Voici le résumé de l'un d'entre eux.
de William Nordhaus
Les gaz à effet de serre entraînent des bouleversements en profondeur qui hypothèquent l'avenir de la planète. Comment limiter le réchauffement climatique, qui menace à la fois les écosystèmes et les sociétés humaines ? Tirant profit de la modélisation économique, William Nordhaus relie les mécanismes naturels, les décisions politiques et les phénomènes économiques au cœur de la problématique climatique. Après l'échec du protocole de Kyoto (1997), ce tour d'horizon permet de préciser les mesures à prendre, pour éviter que la roulette du réchauffement ne tombe sur une case noire.
Le réchauffement climatique est dû aux gaz à effet de serre (GES) : méthane et surtout CO2, issu des énergies fossiles (charbon, pétrole). Si le climat a varié au fil du temps, le réchauffement actuel n'a rien de naturel. De 280 parties par million (ppm) à l'aube de la révolution industrielle (1750), la concentration de CO2 dans l'atmosphère atteint aujourd'hui 390 ppm, ce que l'homo sapiens n'a jamais connu. Si aucune mesure n'est prise, elle devrait atteindre 700 à 900 ppm en 2100. D'où un réchauffement moyen de 3 à 5 degrés, qui risque de s'accroître par la suite.
Ces sombres perspectives renvoient à un phénomène physique inquiétant : le réchauffement n'a jamais été aussi rapide. Mais le climat relève aussi de l'économie, car tout ce que nous faisons implique, directement ou indirectement, l'émission de carbone dans l'atmosphère. En 2012, nous en avons rejeté 30 milliards de tonnes. Par ailleurs, la nécessaire décarbonation des activités va entraîner des modifications structurelles : sectorielles, géographiques, professionnelles.
S'adressant à un lectorat américain où, explique-t-il, l'attitude vis-vis du réchauffement recoupe désormais des positions partisanes, l'auteur prend l'exemple des ouragans qui font de gros dégâts aux États-Unis. Ces tempêtes vont se multiplier. Au XXIe siècle, elles coûteront 12 milliards de dollars par an, soit 0,08 % du produit intérieur brut (PIB), si aucune mesure n'est prise pour les atténuer.

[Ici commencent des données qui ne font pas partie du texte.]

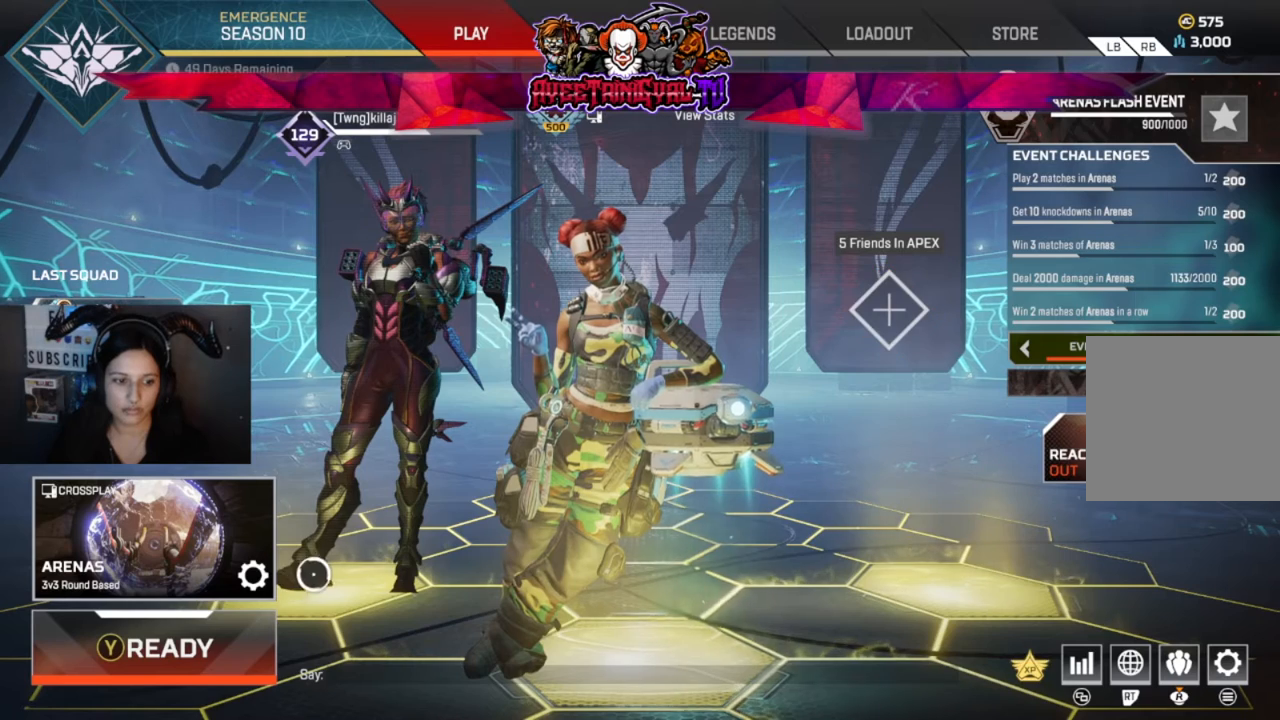
{"dt_ms": 500, "buttons": ["A"], "left_stick": "center", "right_stick": "center", "events": [[33, "left_stick", "left"], [133, "left_stick", "center"], [400, "A", "down"]]}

Les GES impactent les villes, mais aussi le secteur non marchand. Selon le Groupe d’experts intergouvernemental sur l’évolution du Climat (GIEC), 25 % des espèces courent un risque d'extinction élevé si le changement n'est pas contrôlé.
Comment estimer de tels dommages ? Les espèces et les écosystèmes « n'ont tout simplement pas assez de potentiel de revenu dans les économies de marché actuelles » (p. 124). D'où le recours aux modèles de type MEC (modèles d'évaluation contingente), consistant à demander à des échantillons de personnes combien elles seraient disposées à payer pour protéger l'ours polaire, par exemple. L'auteur signale toutefois qu'il s'agit de constructions contestées, pour des questions de méthode et d'éthique.
Pour les économistes, le réchauffement climatique est une externalité, c'est-à-dire un coût non reflété dans les transactions commerciales. Dans le cas du climat, cette externalité est particulièrement épineuse, car le problème est mondial. Et il affecte le futur. C'est là un obstacle majeur, souligne William Nordhaus : le changement climatique échappe à tout gouvernement, à tout marché … comme à ceux qui vont l'affronter, puisque beaucoup ne sont pas encore nés.
Pour évaluer ses impacts, les économistes font appel à des modèles, sur lesquels l'auteur s'attarde, en présentant les modèles d'évaluation intégrée (MEI) et les modèles qu'il a contribué à mettre au point à Yale : DICE et sa déclinaison régionale RICE. Ces constructions, dont le graphique est l'aboutissement éloquent, visent la représentation simplifiée d'une réalité complexe.
Désormais au cœur de toute la réflexion mondiale sur le changement climatique, les modèles se composent de centaines de milliers de lignes de code informatique. Faisant intervenir de nombreux chercheurs du monde entier, ils intègrent des données en provenance des sciences sociales et des sciences dures. C'est ce qui fait leur fécondité, même s'ils se heurtent à un manque de données empiriques.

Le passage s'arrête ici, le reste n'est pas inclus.